Sous l’impulsion de la série Undertaker, le genre western s’offre une nouvelle jeunesse et tend plus que jamais un miroir à l’Amérique contemporaine. Mais le succès de Trump changera-t-il la donne, et le genre en lui-même?
Le scénariste Xavier Dorison a raison de le souligner: «Quand on préparait Undertaker avec Ralph (NDLR: Ralph Meyer, dessinateur) et Caroline (NDLR: Caroline Delabie, coloriste), il y a plus de douze ans désormais, le western, en BD, n’était plus à la mode, il était même dans le creux. A part Bouncer de Boucq et Jodorowsky, il n’y avait plus grand-chose de notable. La première impulsion est venue du seul désir de Ralph de réaliser un western, avec un croque-mort pour personnage principal. Et dès qu’une œuvre de genre fédère, elle est suivie. Mais ce n’est pas la seule explication de ce retour en grâce: le western comme œuvre politique n’a jamais été aussi exploité, et n’a sans doute jamais été aussi nécessaire.»

Données enregistrées =>
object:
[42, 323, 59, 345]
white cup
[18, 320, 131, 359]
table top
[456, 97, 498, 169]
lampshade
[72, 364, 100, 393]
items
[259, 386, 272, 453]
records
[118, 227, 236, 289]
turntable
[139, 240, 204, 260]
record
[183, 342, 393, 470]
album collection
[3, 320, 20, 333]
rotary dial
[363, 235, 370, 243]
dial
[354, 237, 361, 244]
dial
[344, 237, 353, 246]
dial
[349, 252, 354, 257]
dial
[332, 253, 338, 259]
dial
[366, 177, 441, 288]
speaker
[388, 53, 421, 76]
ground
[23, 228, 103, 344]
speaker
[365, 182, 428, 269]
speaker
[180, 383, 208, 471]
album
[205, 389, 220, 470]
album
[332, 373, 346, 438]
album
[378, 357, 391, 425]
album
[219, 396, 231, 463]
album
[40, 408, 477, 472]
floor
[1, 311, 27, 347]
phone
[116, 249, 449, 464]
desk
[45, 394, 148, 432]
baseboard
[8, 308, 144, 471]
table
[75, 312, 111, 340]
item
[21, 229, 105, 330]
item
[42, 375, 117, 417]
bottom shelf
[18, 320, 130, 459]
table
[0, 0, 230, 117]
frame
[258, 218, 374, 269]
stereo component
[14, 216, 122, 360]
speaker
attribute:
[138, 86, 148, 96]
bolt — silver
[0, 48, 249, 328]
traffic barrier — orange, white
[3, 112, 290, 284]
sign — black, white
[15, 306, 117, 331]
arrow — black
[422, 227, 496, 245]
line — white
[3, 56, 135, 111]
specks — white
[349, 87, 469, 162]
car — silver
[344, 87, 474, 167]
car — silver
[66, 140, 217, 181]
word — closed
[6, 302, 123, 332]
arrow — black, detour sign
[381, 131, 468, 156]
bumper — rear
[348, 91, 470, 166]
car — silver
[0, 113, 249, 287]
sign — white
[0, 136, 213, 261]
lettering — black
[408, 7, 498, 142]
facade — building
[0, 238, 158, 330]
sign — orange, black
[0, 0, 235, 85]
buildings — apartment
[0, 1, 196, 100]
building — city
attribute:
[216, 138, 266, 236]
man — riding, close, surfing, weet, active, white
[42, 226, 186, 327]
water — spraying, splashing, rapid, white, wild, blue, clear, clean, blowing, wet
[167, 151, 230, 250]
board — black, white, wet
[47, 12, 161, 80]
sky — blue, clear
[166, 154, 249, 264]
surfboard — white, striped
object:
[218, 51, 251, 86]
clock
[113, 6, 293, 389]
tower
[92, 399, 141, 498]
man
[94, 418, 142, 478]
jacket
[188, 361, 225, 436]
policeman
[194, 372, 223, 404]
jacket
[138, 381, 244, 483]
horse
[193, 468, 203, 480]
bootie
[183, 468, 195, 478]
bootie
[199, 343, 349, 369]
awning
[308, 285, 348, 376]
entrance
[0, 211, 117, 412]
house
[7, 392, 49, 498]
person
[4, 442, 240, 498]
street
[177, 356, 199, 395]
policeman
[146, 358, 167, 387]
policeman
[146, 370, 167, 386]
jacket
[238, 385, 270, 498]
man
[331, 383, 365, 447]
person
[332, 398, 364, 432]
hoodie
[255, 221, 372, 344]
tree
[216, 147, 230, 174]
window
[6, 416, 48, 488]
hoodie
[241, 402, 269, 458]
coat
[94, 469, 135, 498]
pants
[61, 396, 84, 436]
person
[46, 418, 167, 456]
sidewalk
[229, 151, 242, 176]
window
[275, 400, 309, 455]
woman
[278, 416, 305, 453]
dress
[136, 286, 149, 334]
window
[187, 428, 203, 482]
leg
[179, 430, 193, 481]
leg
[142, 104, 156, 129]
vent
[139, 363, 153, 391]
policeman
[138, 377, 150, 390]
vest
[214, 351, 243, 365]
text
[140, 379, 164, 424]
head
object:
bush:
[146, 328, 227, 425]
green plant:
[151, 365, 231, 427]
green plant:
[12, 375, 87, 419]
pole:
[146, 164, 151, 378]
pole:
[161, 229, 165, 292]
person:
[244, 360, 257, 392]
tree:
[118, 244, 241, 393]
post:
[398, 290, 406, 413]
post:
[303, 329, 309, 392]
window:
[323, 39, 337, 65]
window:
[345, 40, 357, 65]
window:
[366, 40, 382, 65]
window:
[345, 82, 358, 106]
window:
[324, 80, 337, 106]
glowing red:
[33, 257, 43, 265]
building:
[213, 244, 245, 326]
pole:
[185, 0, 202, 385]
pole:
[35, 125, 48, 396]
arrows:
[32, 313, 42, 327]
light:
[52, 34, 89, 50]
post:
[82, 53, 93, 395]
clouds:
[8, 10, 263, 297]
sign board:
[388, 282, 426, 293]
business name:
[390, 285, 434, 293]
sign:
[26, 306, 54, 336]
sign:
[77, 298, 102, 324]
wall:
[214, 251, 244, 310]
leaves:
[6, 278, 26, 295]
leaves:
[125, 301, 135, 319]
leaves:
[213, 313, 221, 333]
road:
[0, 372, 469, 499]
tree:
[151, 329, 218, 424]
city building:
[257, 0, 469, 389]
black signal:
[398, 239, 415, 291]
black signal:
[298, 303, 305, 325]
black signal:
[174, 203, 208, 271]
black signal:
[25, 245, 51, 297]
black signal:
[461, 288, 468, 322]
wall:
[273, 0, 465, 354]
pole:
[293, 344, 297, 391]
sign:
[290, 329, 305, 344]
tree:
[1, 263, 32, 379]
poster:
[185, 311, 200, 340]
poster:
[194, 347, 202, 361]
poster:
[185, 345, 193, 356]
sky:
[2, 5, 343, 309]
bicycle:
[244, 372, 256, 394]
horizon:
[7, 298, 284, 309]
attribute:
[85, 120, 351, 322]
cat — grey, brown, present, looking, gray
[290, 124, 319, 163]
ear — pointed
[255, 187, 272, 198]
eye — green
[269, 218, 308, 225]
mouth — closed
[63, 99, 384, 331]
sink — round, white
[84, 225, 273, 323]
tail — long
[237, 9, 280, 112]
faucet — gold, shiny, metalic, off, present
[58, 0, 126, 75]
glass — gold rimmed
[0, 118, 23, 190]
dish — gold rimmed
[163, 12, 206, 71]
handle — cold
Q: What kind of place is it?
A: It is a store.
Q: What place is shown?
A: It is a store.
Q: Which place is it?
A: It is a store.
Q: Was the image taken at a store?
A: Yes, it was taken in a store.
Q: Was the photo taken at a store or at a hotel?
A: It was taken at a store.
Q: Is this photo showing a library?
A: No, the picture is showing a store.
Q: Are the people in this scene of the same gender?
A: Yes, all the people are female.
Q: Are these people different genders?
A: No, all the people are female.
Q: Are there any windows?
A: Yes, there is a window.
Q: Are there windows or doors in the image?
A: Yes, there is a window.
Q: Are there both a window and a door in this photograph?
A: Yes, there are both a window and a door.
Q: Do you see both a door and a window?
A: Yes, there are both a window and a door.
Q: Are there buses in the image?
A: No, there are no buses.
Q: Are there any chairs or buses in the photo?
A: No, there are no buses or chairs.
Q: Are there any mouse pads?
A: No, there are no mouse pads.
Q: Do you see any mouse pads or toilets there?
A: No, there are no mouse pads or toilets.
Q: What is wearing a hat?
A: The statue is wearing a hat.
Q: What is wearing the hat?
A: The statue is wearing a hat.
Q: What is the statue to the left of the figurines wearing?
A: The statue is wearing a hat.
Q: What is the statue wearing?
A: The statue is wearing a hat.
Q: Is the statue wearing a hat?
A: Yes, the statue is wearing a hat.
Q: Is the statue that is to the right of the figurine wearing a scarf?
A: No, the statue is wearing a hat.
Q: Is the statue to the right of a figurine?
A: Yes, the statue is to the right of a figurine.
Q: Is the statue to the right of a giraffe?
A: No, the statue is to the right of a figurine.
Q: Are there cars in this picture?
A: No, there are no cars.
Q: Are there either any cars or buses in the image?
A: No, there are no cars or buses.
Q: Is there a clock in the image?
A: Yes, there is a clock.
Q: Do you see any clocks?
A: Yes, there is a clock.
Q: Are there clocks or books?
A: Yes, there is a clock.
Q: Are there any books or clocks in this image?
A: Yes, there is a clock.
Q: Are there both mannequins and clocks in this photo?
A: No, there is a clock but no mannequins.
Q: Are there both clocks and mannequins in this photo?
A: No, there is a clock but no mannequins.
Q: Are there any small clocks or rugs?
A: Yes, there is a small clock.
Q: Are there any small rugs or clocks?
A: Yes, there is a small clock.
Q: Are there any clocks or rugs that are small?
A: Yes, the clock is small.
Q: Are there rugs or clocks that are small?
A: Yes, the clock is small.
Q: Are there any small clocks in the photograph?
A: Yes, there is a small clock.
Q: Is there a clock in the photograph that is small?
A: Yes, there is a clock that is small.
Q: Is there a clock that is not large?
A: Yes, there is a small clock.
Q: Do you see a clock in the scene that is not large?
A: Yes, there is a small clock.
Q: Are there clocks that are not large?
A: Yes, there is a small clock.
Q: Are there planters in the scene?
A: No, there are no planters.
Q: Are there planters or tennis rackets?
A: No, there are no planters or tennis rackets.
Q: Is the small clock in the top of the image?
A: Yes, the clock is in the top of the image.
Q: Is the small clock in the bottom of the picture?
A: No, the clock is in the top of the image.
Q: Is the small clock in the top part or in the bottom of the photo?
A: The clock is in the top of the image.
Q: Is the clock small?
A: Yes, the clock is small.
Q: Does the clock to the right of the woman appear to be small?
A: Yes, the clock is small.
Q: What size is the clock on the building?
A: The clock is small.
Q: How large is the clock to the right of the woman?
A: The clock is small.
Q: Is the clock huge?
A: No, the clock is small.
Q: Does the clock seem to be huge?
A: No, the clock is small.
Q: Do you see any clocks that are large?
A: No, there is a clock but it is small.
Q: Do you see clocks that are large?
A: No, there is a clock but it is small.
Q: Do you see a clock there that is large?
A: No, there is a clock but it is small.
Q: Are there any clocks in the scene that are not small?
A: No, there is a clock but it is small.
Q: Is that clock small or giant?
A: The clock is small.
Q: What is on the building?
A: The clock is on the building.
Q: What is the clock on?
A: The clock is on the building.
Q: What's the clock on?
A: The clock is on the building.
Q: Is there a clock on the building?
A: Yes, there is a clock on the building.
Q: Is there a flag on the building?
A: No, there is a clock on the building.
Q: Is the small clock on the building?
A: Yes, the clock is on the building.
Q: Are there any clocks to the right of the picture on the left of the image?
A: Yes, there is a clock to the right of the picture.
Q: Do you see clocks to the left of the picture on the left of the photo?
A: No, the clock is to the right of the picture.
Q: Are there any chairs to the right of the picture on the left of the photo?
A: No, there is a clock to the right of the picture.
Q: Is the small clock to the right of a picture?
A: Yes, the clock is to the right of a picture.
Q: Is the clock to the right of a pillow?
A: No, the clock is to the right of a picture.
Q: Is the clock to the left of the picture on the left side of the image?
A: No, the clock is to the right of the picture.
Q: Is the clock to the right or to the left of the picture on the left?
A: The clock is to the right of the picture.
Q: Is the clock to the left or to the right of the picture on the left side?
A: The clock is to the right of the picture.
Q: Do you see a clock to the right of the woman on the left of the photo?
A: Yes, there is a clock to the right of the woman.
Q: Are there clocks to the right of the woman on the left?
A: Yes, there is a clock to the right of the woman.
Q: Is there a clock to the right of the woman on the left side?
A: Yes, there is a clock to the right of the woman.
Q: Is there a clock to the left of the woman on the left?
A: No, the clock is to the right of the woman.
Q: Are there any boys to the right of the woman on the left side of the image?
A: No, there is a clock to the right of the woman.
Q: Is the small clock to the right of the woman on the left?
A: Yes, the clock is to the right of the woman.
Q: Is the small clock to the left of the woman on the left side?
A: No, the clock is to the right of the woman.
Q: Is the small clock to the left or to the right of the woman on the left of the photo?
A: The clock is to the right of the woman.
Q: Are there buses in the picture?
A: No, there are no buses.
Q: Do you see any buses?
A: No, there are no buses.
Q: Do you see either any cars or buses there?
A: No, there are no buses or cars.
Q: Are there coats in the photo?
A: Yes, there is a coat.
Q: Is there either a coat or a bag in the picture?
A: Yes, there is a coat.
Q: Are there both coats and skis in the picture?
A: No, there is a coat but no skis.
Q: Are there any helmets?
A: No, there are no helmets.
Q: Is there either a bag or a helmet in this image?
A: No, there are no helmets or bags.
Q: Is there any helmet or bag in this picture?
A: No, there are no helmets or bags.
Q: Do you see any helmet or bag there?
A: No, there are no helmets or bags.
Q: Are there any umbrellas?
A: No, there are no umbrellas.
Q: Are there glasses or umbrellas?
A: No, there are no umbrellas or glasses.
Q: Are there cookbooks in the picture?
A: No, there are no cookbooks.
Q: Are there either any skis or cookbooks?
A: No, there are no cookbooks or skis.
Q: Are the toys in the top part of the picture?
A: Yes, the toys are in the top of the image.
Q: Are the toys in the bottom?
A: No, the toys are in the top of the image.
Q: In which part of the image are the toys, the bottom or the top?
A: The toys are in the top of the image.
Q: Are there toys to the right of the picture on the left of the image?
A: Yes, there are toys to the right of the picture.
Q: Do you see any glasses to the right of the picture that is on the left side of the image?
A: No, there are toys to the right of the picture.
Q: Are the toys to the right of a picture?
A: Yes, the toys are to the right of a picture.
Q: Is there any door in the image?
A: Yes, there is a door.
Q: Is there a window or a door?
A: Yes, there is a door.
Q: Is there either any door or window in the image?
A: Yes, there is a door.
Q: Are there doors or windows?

Consigne =>
Recopiez intégralement, sans y changer un mot, l'extrait ci-dessus sur le renouveau du western en bande dessinée.

Solution =>
Sous l’impulsion de la série Undertaker, le genre western s’offre une nouvelle jeunesse et tend plus que jamais un miroir à l’Amérique contemporaine. Mais le succès de Trump changera-t-il la donne, et le genre en lui-même?
Le scénariste Xavier Dorison a raison de le souligner: «Quand on préparait Undertaker avec Ralph (NDLR: Ralph Meyer, dessinateur) et Caroline (NDLR: Caroline Delabie, coloriste), il y a plus de douze ans désormais, le western, en BD, n’était plus à la mode, il était même dans le creux. A part Bouncer de Boucq et Jodorowsky, il n’y avait plus grand-chose de notable. La première impulsion est venue du seul désir de Ralph de réaliser un western, avec un croque-mort pour personnage principal. Et dès qu’une œuvre de genre fédère, elle est suivie. Mais ce n’est pas la seule explication de ce retour en grâce: le western comme œuvre politique n’a jamais été aussi exploité, et n’a sans doute jamais été aussi nécessaire.»